Langkah ini meningkatkan kontrol Israel atas distribusi bantuan, termasuk pendirian pusat logistik militer dan pemeriksaan tambahan terhadap pekerja serta penerima bantuan.
Hambat Operasi Kemanusiaan
Seorang anggota LSM medis memperingatkan bahwa aturan baru yang diberlakukan Israel akan membuat operasi kemanusiaan hampir mustahil dari segi logistik.
Ia juga mempertanyakan apakah mereka kini harus memberikan rincian pasien dan data obat-obatan yang digunakan.
Pemerintah Israel mengklaim bahwa kebijakan ini bertujuan untuk mencegah bantuan jatuh ke tangan kelompok bersenjata.
Namun, LSM menegaskan bahwa kasus seperti itu sangat jarang terjadi. Mereka menilai bahwa solusi sesungguhnya adalah meningkatkan distribusi bantuan—sesuatu yang justru diblokade oleh Israel sejak 2 Maret.
Seorang pejabat LSM Eropa mengkritik tuduhan Israel, dengan menyatakan, “Anggapan bahwa Hamas menggunakan bantuan kemanusiaan untuk membangun kembali kekuatannya adalah kebohongan.
Bantuan ini tidak berisi senjata atau roket.” Ia menambahkan bahwa Israel hanya berupaya memperketat kontrol atas wilayah tersebut.
Sementara itu, COGAT belum memberikan kejelasan kapan aturan baru ini akan diterapkan dan belum merespons permintaan komentar.
Namun, sejak Maret, pemerintah Israel telah memberlakukan prosedur registrasi yang lebih ketat bagi LSM yang bekerja di wilayah Palestina.
Aturan tersebut mengharuskan LSM menyerahkan data rinci mengenai stafnya, serta memberi wewenang kepada Israel untuk menolak pegawai yang dianggap berusaha “mendelegitimasi” negara itu.
Sejak 7 Oktober, LSM melaporkan bahwa tidak ada izin kerja yang diberikan untuk staf asing mereka.
Risiko Meningkat bagi Pekerja Kemanusiaan
LSM yang beroperasi di Palestina menghadapi tantangan yang semakin besar setiap hari.
Berdasarkan laporan PBB terbaru, setidaknya 387 pekerja kemanusiaan telah tewas di Gaza sejak 7 Oktober, beberapa di antaranya gugur saat bertugas.

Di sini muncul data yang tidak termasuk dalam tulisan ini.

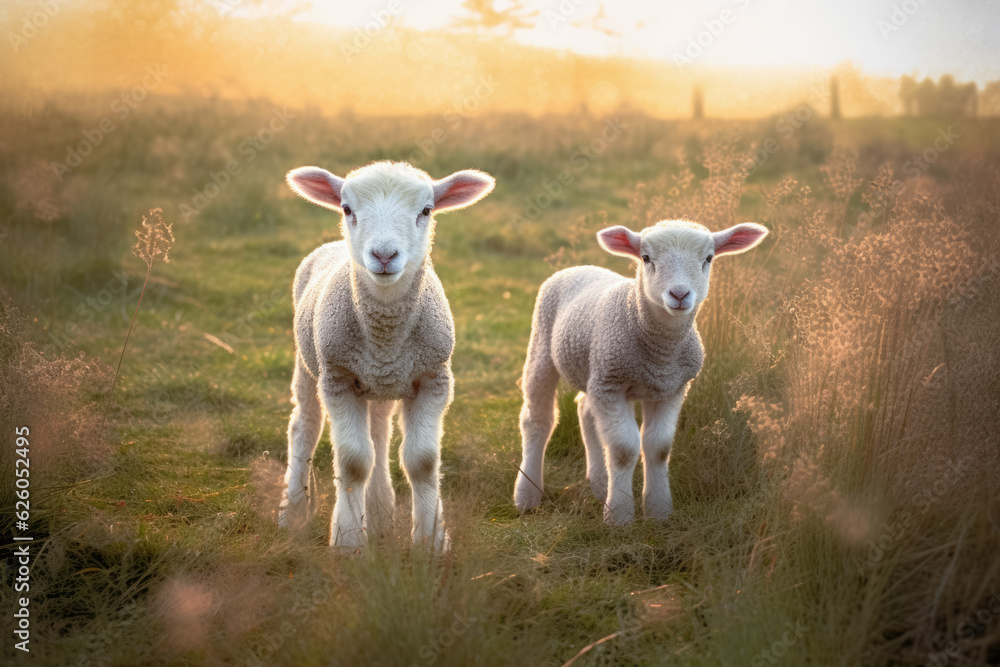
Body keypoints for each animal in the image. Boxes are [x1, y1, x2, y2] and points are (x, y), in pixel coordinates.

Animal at [280, 160, 495, 550]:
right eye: (346, 208)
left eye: (426, 211)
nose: (383, 256)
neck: (386, 337)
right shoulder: (337, 377)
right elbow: (353, 462)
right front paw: (348, 542)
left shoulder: (434, 377)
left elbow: (422, 462)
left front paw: (430, 542)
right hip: (308, 362)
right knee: (304, 427)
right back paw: (292, 514)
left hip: (378, 385)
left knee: (379, 434)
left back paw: (380, 516)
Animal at [513, 219, 768, 526]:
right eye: (646, 258)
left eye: (708, 258)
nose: (680, 295)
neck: (660, 353)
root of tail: (580, 267)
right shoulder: (612, 384)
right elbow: (624, 450)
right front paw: (620, 516)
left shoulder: (670, 387)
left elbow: (659, 447)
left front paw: (658, 511)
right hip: (543, 345)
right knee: (537, 420)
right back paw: (527, 495)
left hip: (594, 370)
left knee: (585, 410)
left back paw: (600, 484)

Dalam wawancara dengan AFP, Philippe Lazzarini, Komisaris Jenderal UNRWA—badan PBB untuk pengungsi Palestina yang baru-baru ini dilarang beroperasi oleh Israel—mengungkapkan bahwa ada diskusi mendalam di antara organisasi kemanusiaan mengenai sejauh mana mereka dapat bertindak sambil tetap mempertahankan prinsip independensi dan nondiskriminasi.
Amjad Al-Shawa, kepala Jaringan LSM Palestina, menegaskan perlunya solidaritas dalam menghadapi kebijakan pembatasan ini.
Ia melihat langkah tersebut sebagai cara bagi Israel untuk menghindari pertanggungjawaban atas tindakannya.
Dengan lebih dari 30 tahun pengalaman di sektor bantuan kemanusiaan, Al-Shawa menggambarkan situasi saat ini sebagai ancaman besar bagi keberlangsungan misi kemanusiaan. “Nyawa manusia kini menjadi taruhannya,” tegasnya.
Pimpinan sebuah LSM internasional menambahkan, “Batas yang tidak boleh dilewati sudah terlampaui.”
Namun, beberapa pihak memilih bersikap lebih berhati-hati. Seorang pekerja medis menyoroti risiko konsekuensi politik, dengan mengatakan, “Jika kami menentang kebijakan ini, kami akan dicap anti-Semit.”
Ia juga menambahkan bahwa prinsip moral saja tidak cukup untuk menghadapi kebutuhan kemanusiaan yang semakin mendesak.